Unlike the 1985 Premier Class’ two-moto format, the 250SX Class stood the test of time and San Diego 2024 will be the 611th round of what is now called 250SX Class racing. The 250SX Class series started churning out Premier Class Champions in 1993 when Jeremy McGrath took the title in his rookie year after winning the Western Regional Championship in 1991-1992. Since then the path to a 450SX Class factory ride is clear- win a 250SX Class Championship: Star Yamaha- Eli Tomac (2012 SX West), Cooper Webb (2015-2016 SX West), & Justin Cooper (2021 SX West); HRC Honda- Jett Lawrence (2022 SX East, 2023 SX West) & Hunter Lawrence (2023 SX East); Progressive Insurance Suzuki- Ken Roczen (2013 SX West); TLD GasGas- Justin Barcia (2011-2012 SX East); Rockstar Husqvarna- Malcolm Stewart (2016 SX East) & Christian Craig (2022 SX West); Red Bull KTM- Chase Sexton (2019-2020 SX East) & Aaron Plessinger (2018 SX West); Monster Energy Kawasaki- Jason Anderson (2014 SX West); Liquid Moly Beta- Colt Nichols (2021 SX East). Monster Energy Kawasaki’s Adam Cianciarulo and Liquid Moly Beta’s Benny Bloss are the only examples of factory riders without a 250SX Class title, with the former having won a 250 Class Motocross title.

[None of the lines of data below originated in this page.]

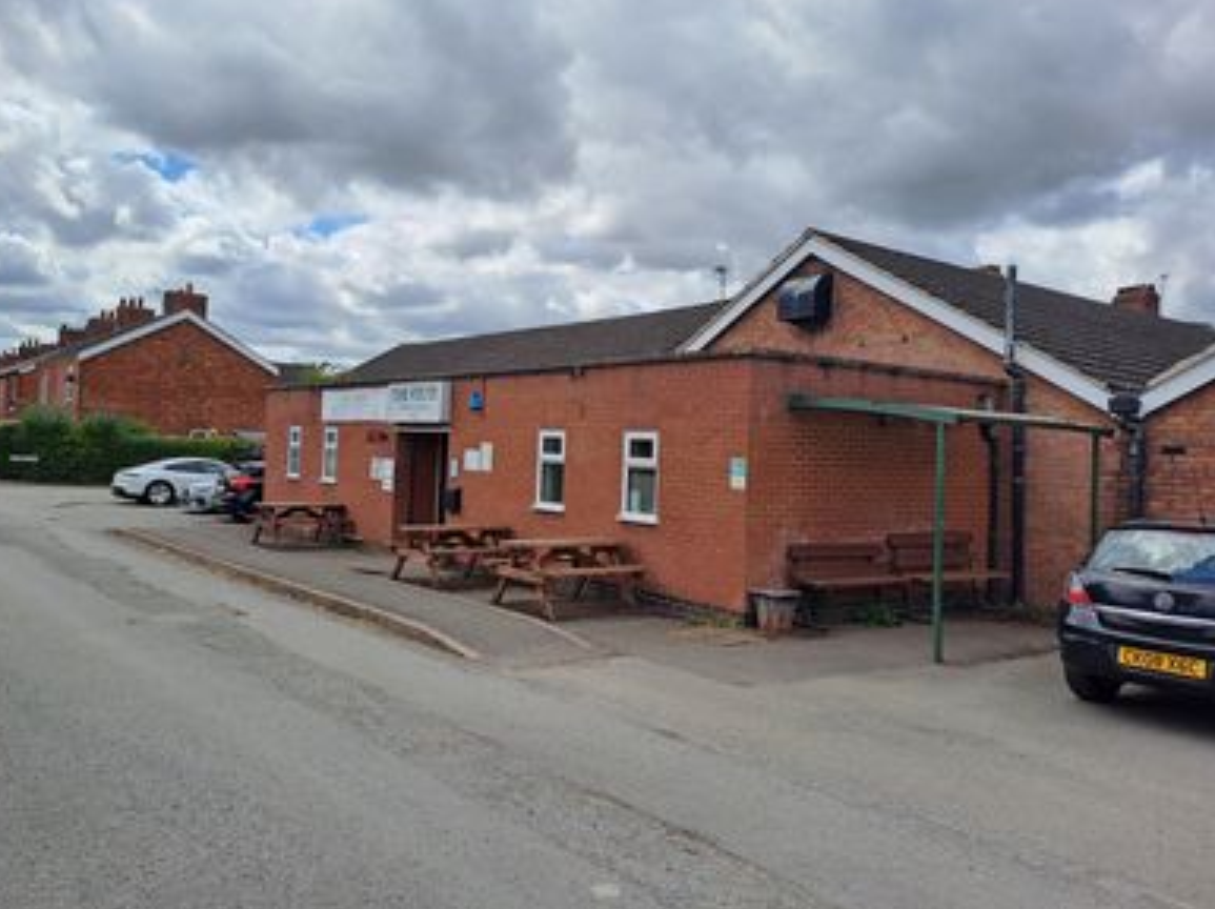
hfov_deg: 67.3
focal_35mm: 26
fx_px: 912
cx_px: 590
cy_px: 445
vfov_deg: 53.0
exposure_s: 1/2110
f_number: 1.8
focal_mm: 4.65
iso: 32
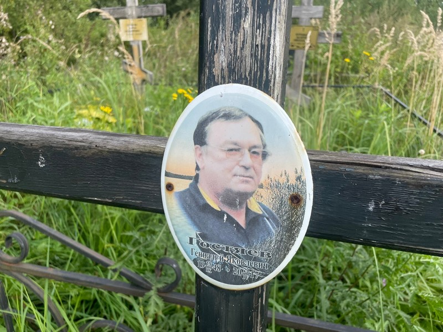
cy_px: 166
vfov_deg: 53.1
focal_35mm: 26
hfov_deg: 67.3
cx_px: 222
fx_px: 333
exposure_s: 1/1667
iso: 32
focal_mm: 4.2
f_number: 1.6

2024 Monster Energy Supercross Round 3 San Diego race track at Snapdragon Stadium. Photo Credit: Feld Motor Sports, Inc.
McGrath started the new era of Supercross when he became the first dominant force with 72 victories and seven titles. Ricky Carmichael, James Stewart, and Chad Reed ushered in the 2000s winning every title from 2001-2009. Ryan Dungey and Ryan Villopoto were the next era, and it is safe to say Supercross is in its seventh era starting in 2018 after Dungey retired. No previous era had more to do with the growth of the sport than the early 80s where trial and error prevailed and younger riders were able to hone their skills before moving up to the Premier Class. Jack Murphy Stadium, itself undergoing a handful of name changes in its history, has been completely demolished but Supercross fans will always remember it as a Supercross mainstay and hosting the first ever 250SX Class race.